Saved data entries
-- Opening Marker --

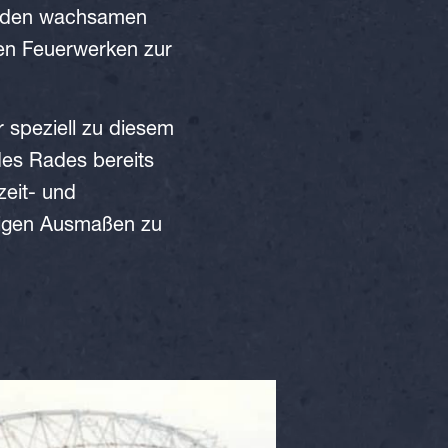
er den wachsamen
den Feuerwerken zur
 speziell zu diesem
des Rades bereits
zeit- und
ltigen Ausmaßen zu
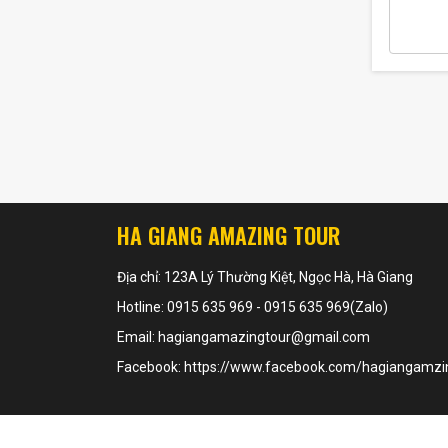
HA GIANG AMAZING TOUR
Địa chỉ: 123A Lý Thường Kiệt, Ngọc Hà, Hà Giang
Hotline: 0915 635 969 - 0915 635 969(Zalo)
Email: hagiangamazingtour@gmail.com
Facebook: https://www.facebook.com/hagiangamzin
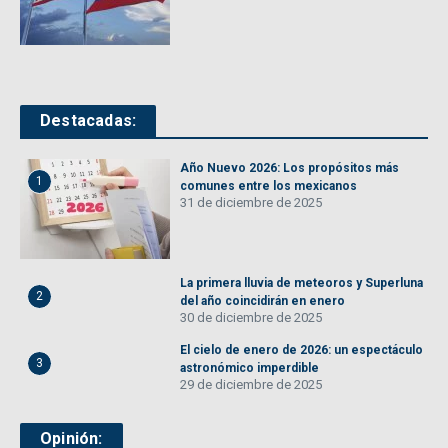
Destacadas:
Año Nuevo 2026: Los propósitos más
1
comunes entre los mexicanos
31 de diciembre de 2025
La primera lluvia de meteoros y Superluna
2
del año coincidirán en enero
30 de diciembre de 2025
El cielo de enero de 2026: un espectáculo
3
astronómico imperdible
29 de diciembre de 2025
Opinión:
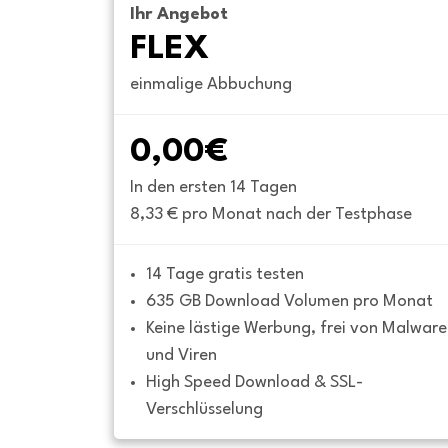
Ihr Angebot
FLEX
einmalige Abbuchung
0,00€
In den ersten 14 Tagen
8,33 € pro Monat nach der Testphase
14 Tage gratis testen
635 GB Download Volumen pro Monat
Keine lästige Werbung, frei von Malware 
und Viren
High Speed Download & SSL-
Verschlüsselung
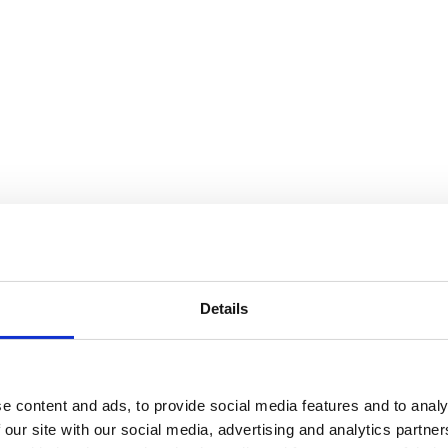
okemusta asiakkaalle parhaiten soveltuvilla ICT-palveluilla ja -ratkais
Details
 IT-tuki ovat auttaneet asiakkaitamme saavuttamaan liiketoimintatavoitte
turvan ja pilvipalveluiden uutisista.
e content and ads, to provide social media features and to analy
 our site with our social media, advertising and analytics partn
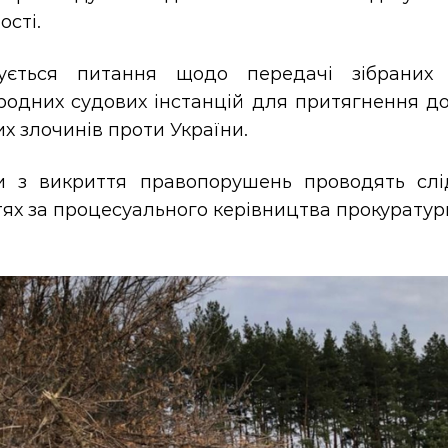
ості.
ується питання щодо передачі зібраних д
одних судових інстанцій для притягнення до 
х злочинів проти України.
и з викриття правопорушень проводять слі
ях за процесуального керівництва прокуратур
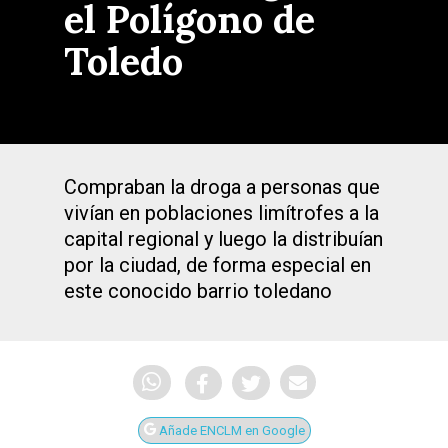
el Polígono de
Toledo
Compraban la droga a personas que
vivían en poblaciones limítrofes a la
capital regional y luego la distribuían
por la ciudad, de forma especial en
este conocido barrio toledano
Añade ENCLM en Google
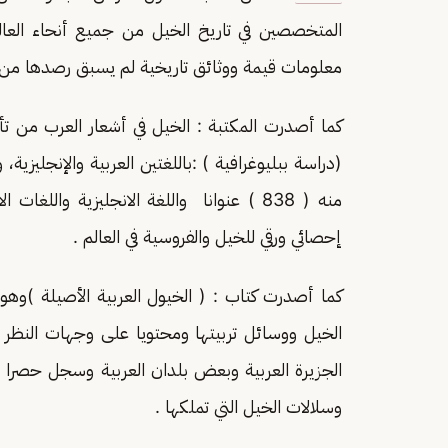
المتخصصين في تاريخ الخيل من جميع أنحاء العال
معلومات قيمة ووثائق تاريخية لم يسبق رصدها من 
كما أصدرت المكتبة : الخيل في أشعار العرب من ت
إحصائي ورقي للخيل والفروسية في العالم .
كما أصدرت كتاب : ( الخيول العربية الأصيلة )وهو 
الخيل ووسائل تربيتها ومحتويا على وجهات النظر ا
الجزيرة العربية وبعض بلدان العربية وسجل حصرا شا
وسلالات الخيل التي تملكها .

-- Closing Marker --

◆ Work item
Keep the pictures out and transcribe the entries exactly.

◆ Response to the task
er den wachsamen
den Feuerwerken zur
 speziell zu diesem
des Rades bereits
zeit- und
ltigen Ausmaßen zu
HA GIANG AMAZING TOUR
Địa chỉ: 123A Lý Thường Kiệt, Ngọc Hà, Hà Giang
Hotline: 0915 635 969 - 0915 635 969(Zalo)
Email: hagiangamazingtour@gmail.com
Facebook: https://www.facebook.com/hagiangamzin
Destacadas:
Año Nuevo 2026: Los propósitos más
1
comunes entre los mexicanos
31 de diciembre de 2025
La primera lluvia de meteoros y Superluna
2
del año coincidirán en enero
30 de diciembre de 2025
El cielo de enero de 2026: un espectáculo
3
astronómico imperdible
29 de diciembre de 2025
Opinión:
Ihr Angebot
FLEX
einmalige Abbuchung
0,00€
In den ersten 14 Tagen
8,33 € pro Monat nach der Testphase
14 Tage gratis testen
635 GB Download Volumen pro Monat
Keine lästige Werbung, frei von Malware 
und Viren
High Speed Download & SSL-
Verschlüsselung
okemusta asiakkaalle parhaiten soveltuvilla ICT-palveluilla ja -ratkais
Details
 IT-tuki ovat auttaneet asiakkaitamme saavuttamaan liiketoimintatavoitte
turvan ja pilvipalveluiden uutisista.
e content and ads, to provide social media features and to analy
 our site with our social media, advertising and analytics partn
ості.
ується питання щодо передачі зібраних д
одних судових інстанцій для притягнення до 
х злочинів проти України.
и з викриття правопорушень проводять слі
ях за процесуального керівництва прокуратур
el Polígono de
Toledo
Compraban la droga a personas que
vivían en poblaciones limítrofes a la
capital regional y luego la distribuían
por la ciudad, de forma especial en
este conocido barrio toledano
Añade ENCLM en Google
المتخصصين في تاريخ الخيل من جميع أنحاء العال
معلومات قيمة ووثائق تاريخية لم يسبق رصدها من 
كما أصدرت المكتبة : الخيل في أشعار العرب من ت
إحصائي ورقي للخيل والفروسية في العالم .
كما أصدرت كتاب : ( الخيول العربية الأصيلة )وهو 
الخيل ووسائل تربيتها ومحتويا على وجهات النظر ا
الجزيرة العربية وبعض بلدان العربية وسجل حصرا شا
وسلالات الخيل التي تملكها .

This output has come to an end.